The code is as below:
url = 'https://www.google.com/search?q=asus'
first_page <- read_html(url)
title = html_nodes(first_page,'h3.LC20lb.DKV0Md') %>% html_text()
The reason why I use 'h3.LC20lb.DKV0Md' because I inspect the source code like below figure enter image description here
Upvotes: 2
Views: 4545
Reputation: 173793
The problem is that the class names on Google searches are not constant, so you need to use tag names instead of class names. I find it easier with xpath rather than css selectors:
library(tidyverse)
library(rvest)
url = 'https://www.google.com/search?q=asus'
first_page <- read_html(url)
titles <- html_nodes(first_page, xpath = "//div/div/div/a/div[not(div)]") %>%
html_text()
titles <- titles[titles != ">"]
titles <- titles[titles != "View all"]
titles <- titles[nzchar(titles)]
df <- tibble(title = titles[1:(length(titles)/2) * 2 - 1],
url = titles[1:(length(titles)/2) * 2])
df
#> # A tibble: 7 x 2
#> title url
#> <chr> <chr>
#> 1 ASUS United Kingdom https://www.asus.com › ...

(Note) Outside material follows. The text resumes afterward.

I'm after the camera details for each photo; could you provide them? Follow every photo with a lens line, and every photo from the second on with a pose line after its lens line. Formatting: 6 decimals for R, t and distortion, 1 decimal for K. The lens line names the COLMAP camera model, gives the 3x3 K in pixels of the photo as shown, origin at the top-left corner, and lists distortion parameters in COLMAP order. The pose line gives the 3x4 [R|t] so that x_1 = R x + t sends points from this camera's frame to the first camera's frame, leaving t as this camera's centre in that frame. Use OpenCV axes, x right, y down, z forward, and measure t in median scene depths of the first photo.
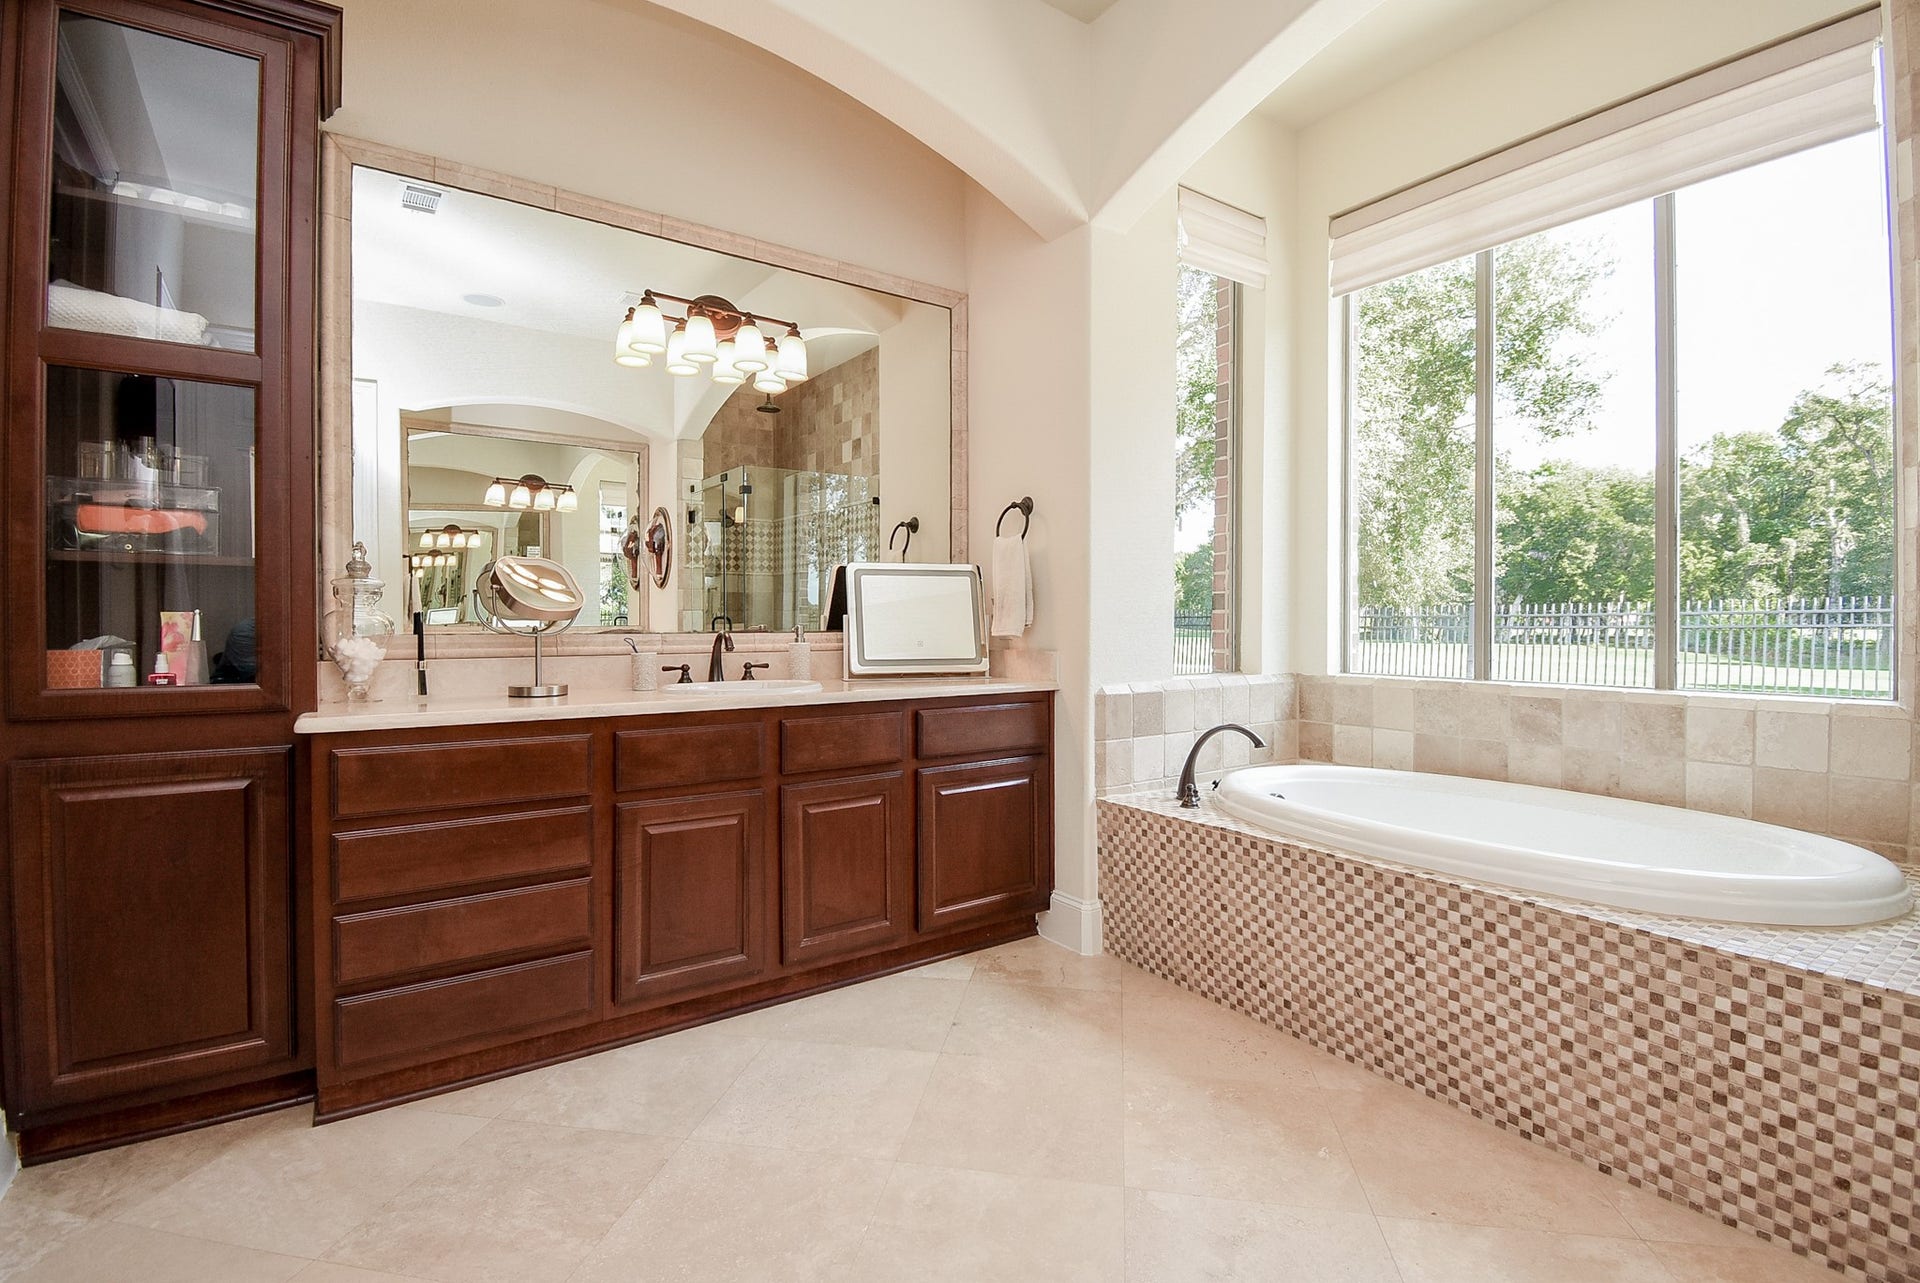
lens RADIAL K [[850.2, 0, 962.5], [0, 850.2, 645.4], [0, 0, 1]] dist [0.007423, -0.020218]
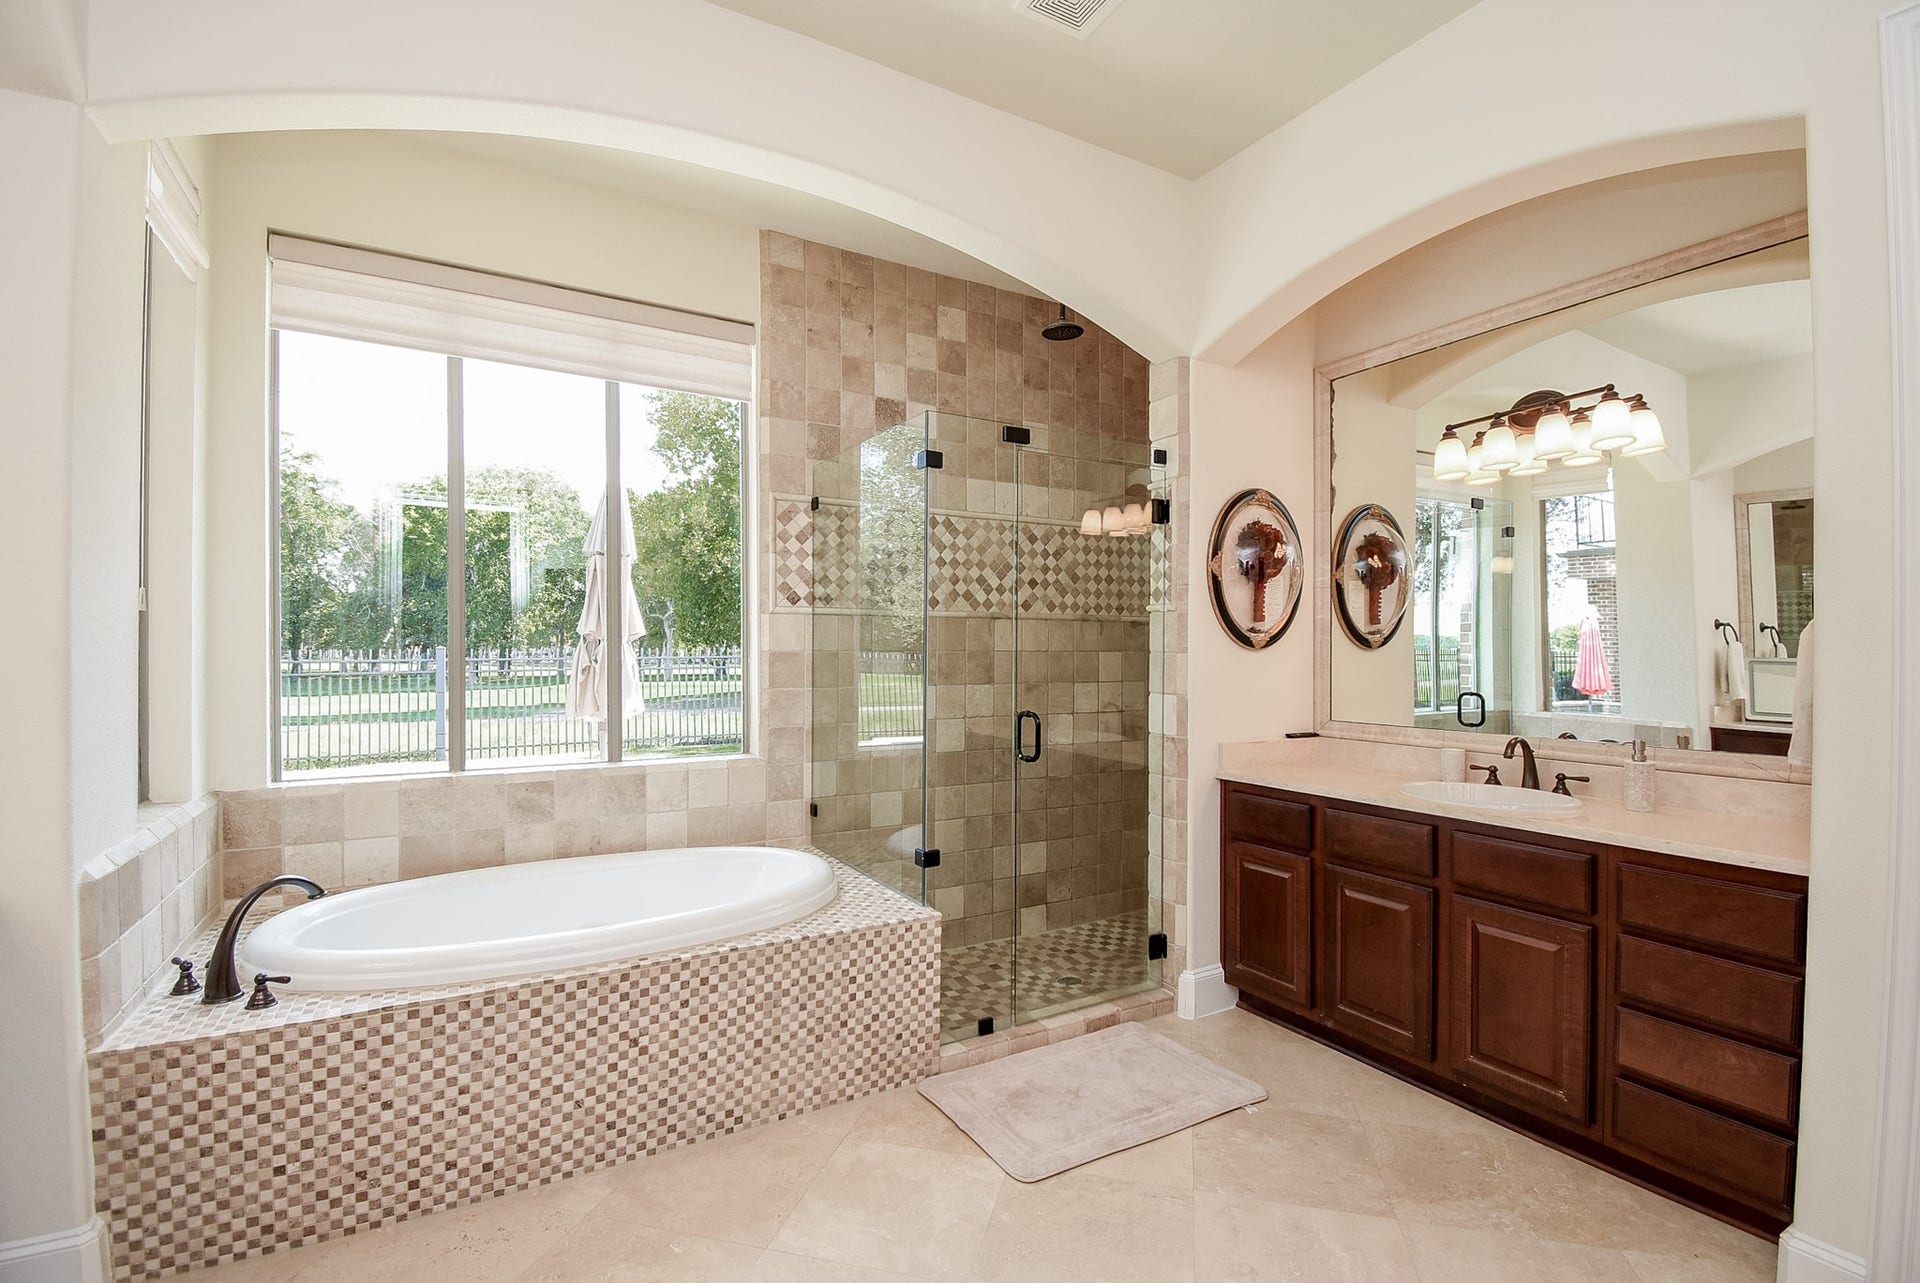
lens RADIAL K [[850.2, 0, 962.5], [0, 850.2, 645.4], [0, 0, 1]] dist [0.007423, -0.020218]
pose [[0.098056, 0.004920, 0.995169, -0.523644], [0.031830, 0.999461, -0.008078, -0.124192], [-0.994672, 0.032469, 0.097846, 0.432710]]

#> 2 Asus - Wikipedia https://en.wikipedia.org › wiki › Asus
#> 3 Asus Store: Computers & Accessories~ https://www.amazon.co.uk › Asus-Computer~
#> 4 ASUS - Amazon.co.uk https://www.amazon.co.uk › stores › ASUS~
#> 5 ASUS RMA https://rma.asus-europe.eu
#> 6 ASUS Subreddit https://www.reddit.com › ASUS
#> 7 ASUS Deals | Laptops Direct https://www.laptopsdirect.co.uk › asus
Created on 2020-03-02 by the reprex package (v0.3.0)
Upvotes: 4